**THE TASK**:
Reproduce, without any change, the lines below that begin with the one containing "collection date: 1902-08-19" and end with the one containing "locality: Mangas Springs.", including both of those lines.

**SUPPLIED MATERIAL**:
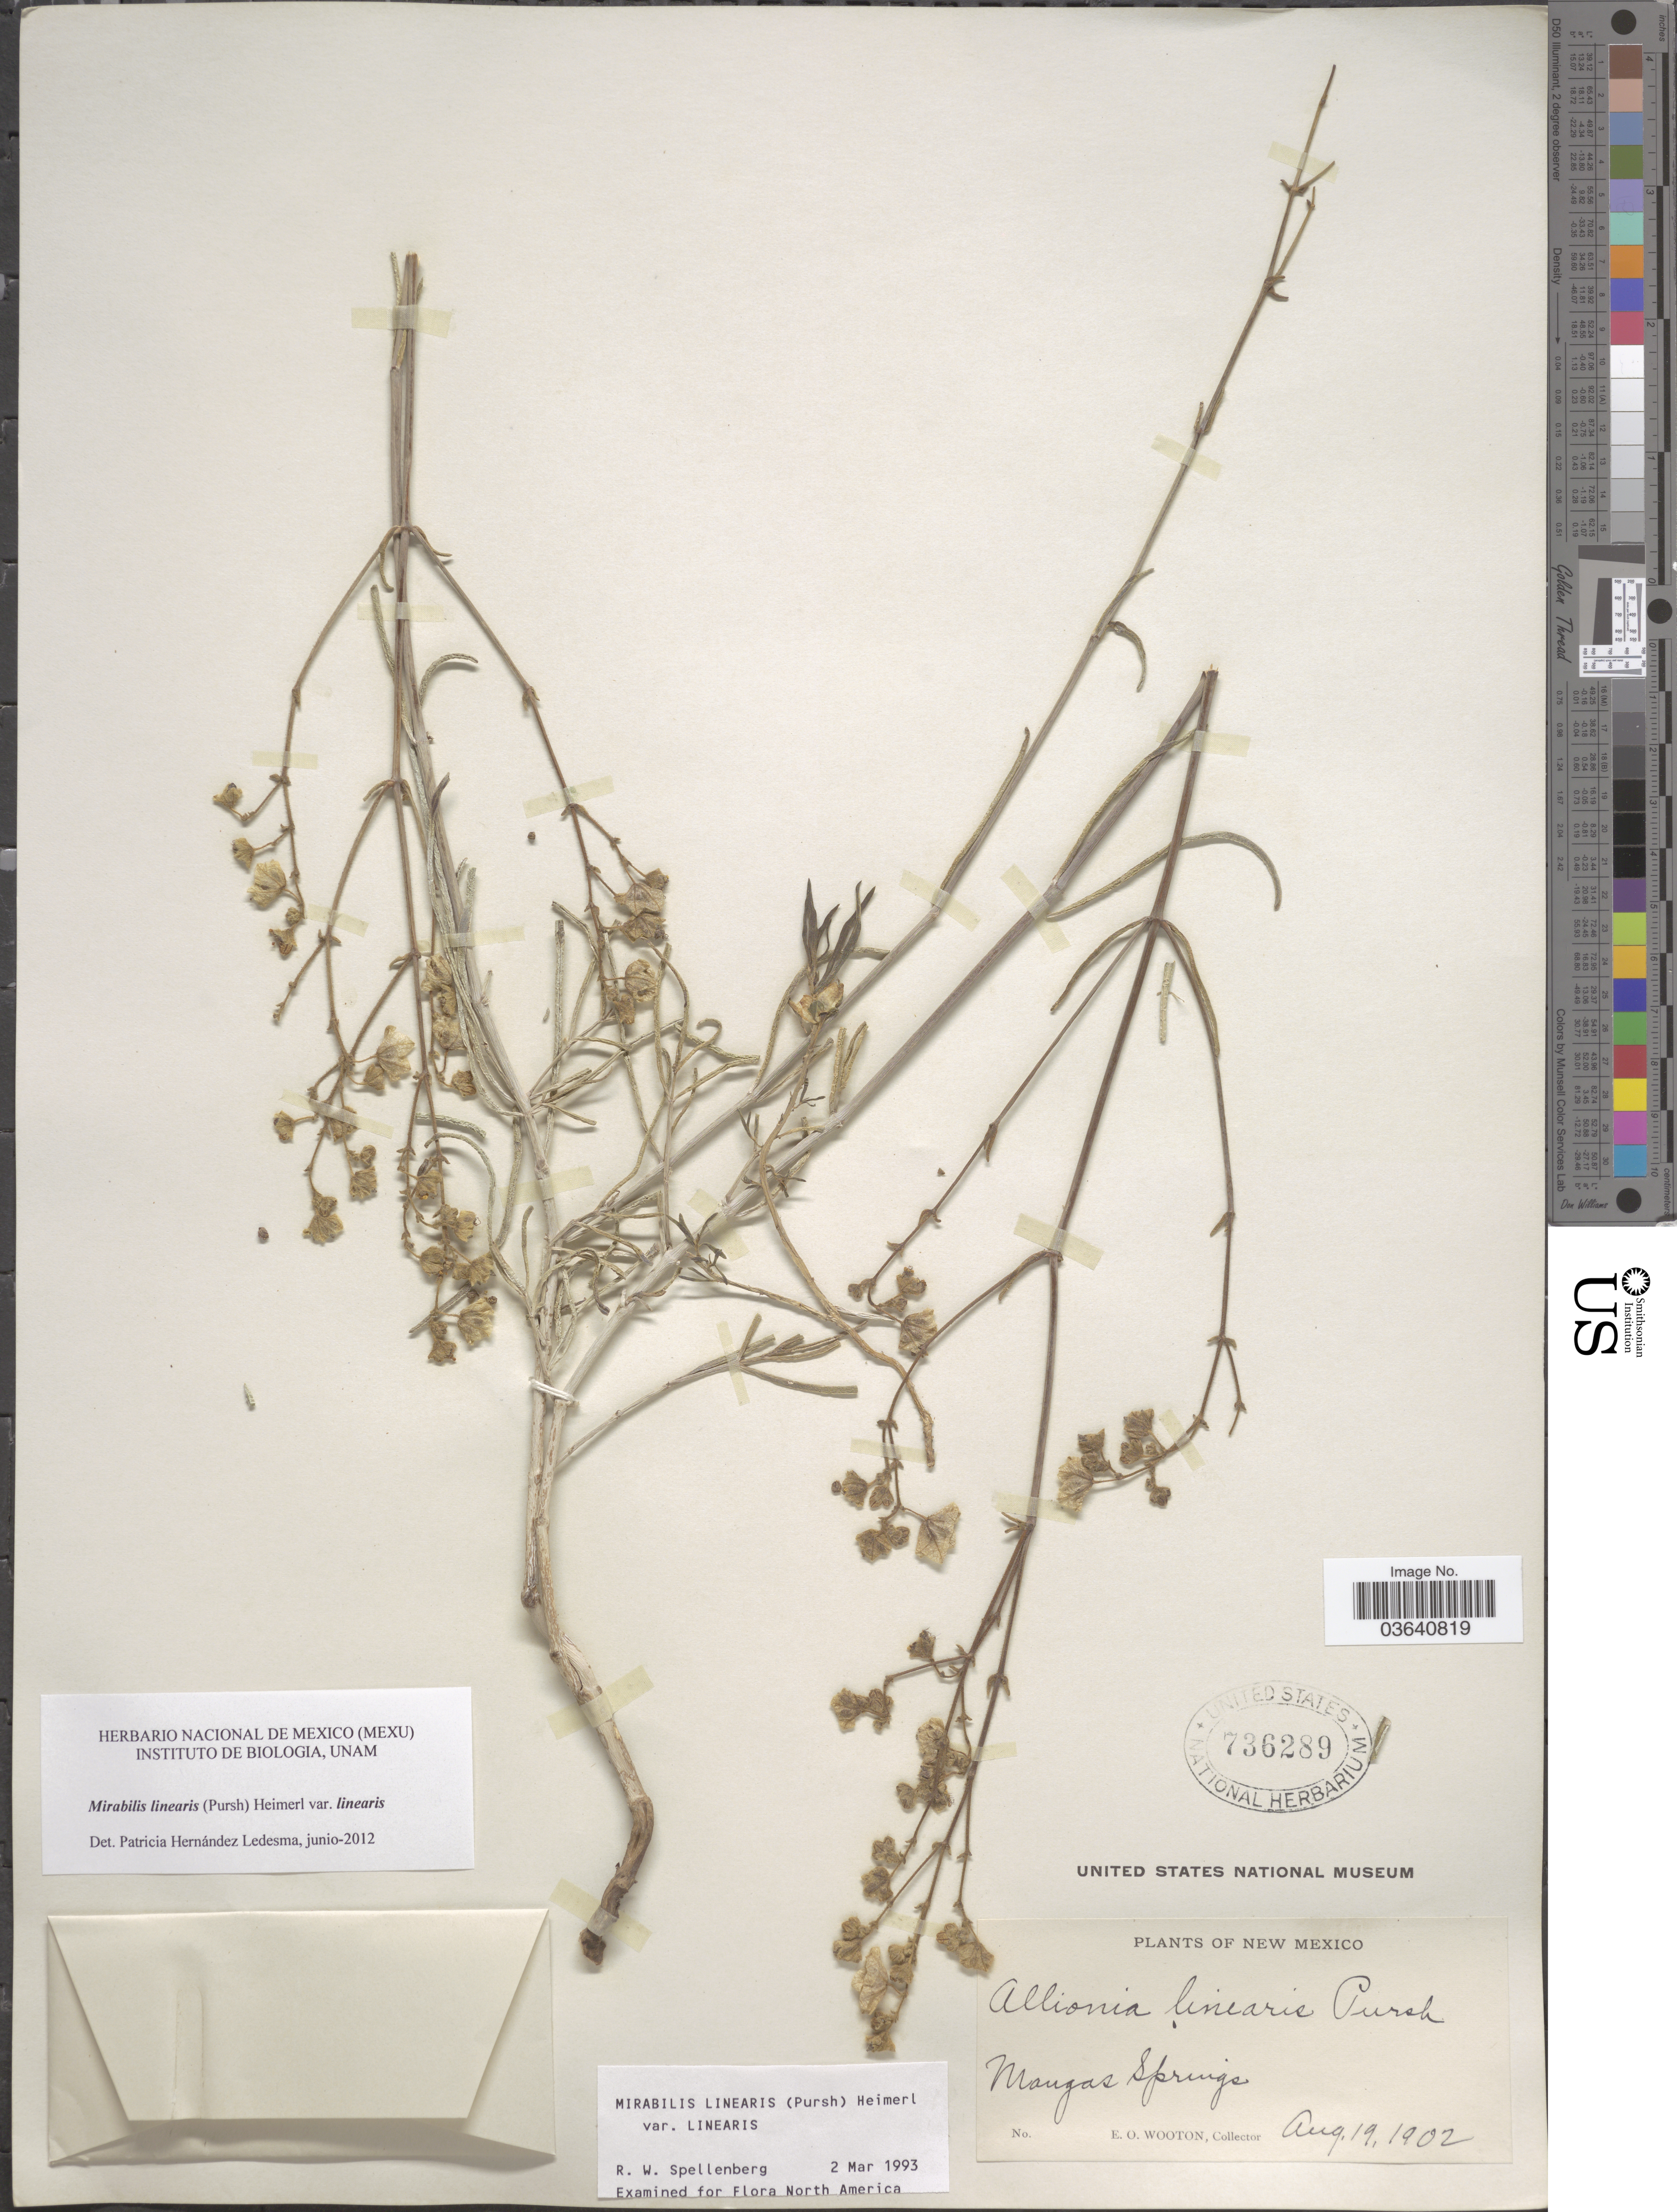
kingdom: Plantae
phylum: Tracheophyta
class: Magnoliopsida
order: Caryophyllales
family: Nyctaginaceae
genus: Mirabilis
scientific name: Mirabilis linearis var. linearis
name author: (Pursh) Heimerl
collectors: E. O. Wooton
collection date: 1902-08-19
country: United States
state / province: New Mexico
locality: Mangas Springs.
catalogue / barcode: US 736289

...

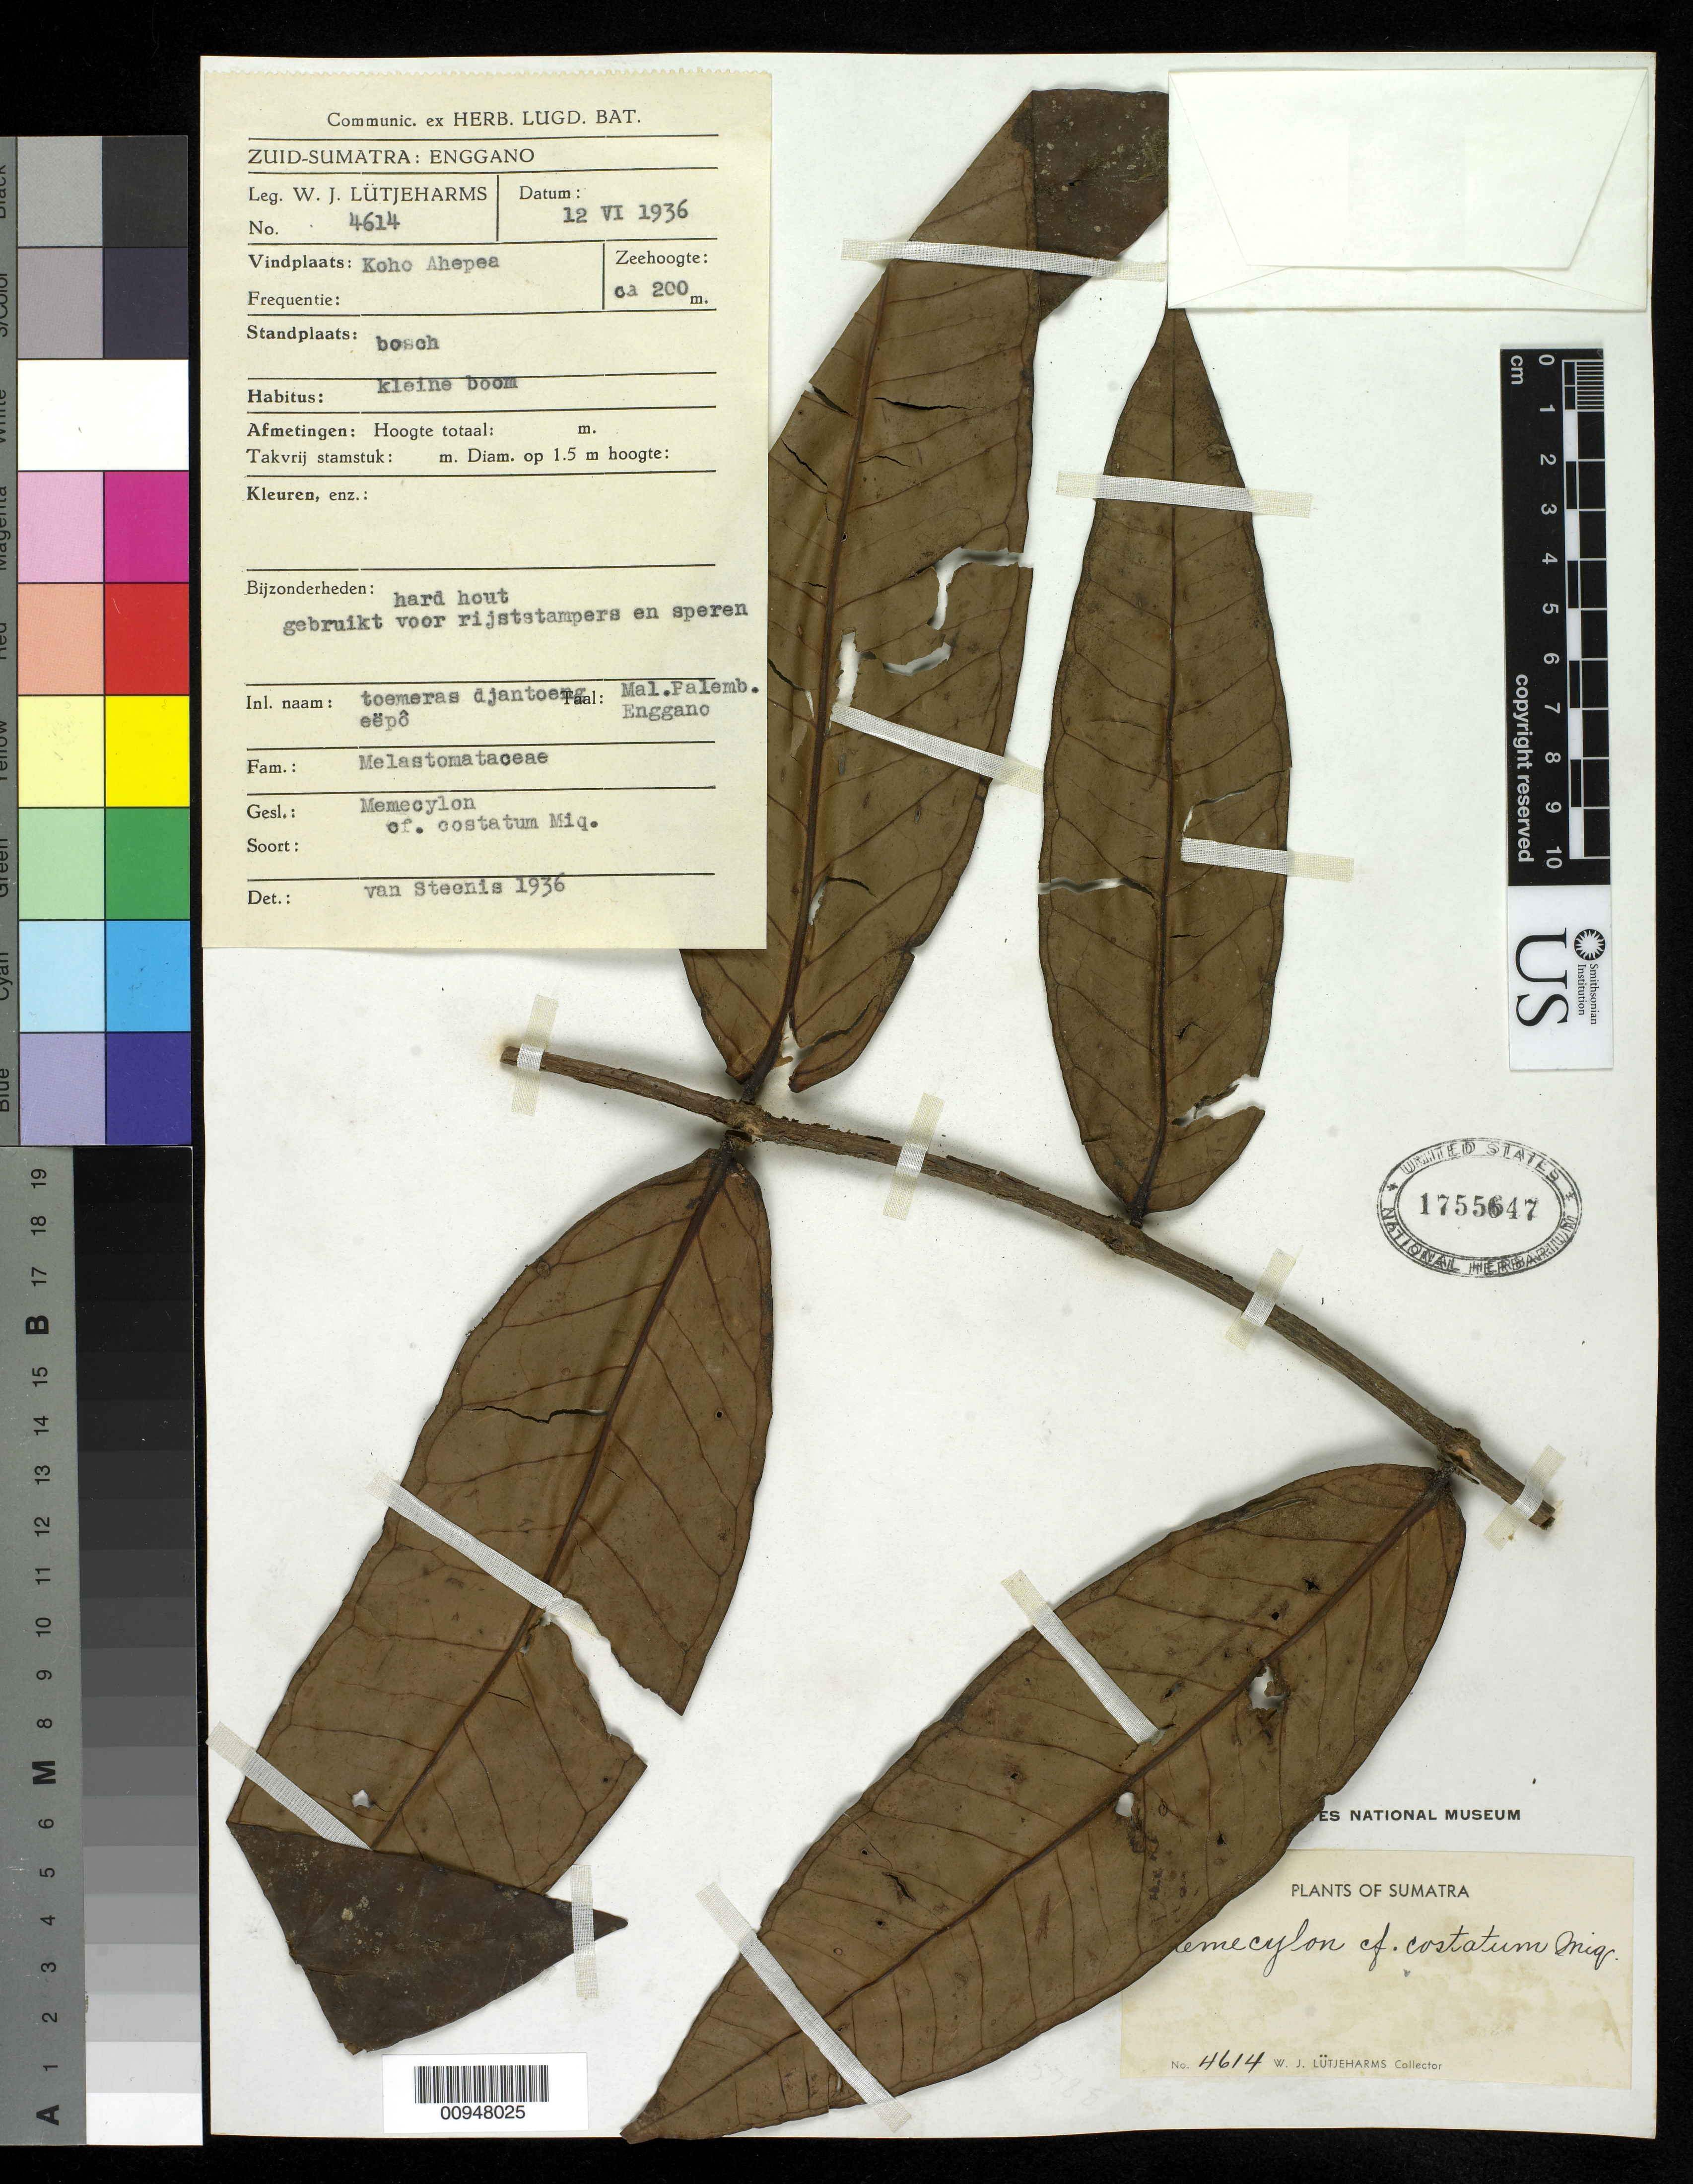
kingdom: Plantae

**ANSWER TO THIS EXERCISE**:
collection date: 1902-08-19
country: United States
state / province: New Mexico
locality: Mangas Springs.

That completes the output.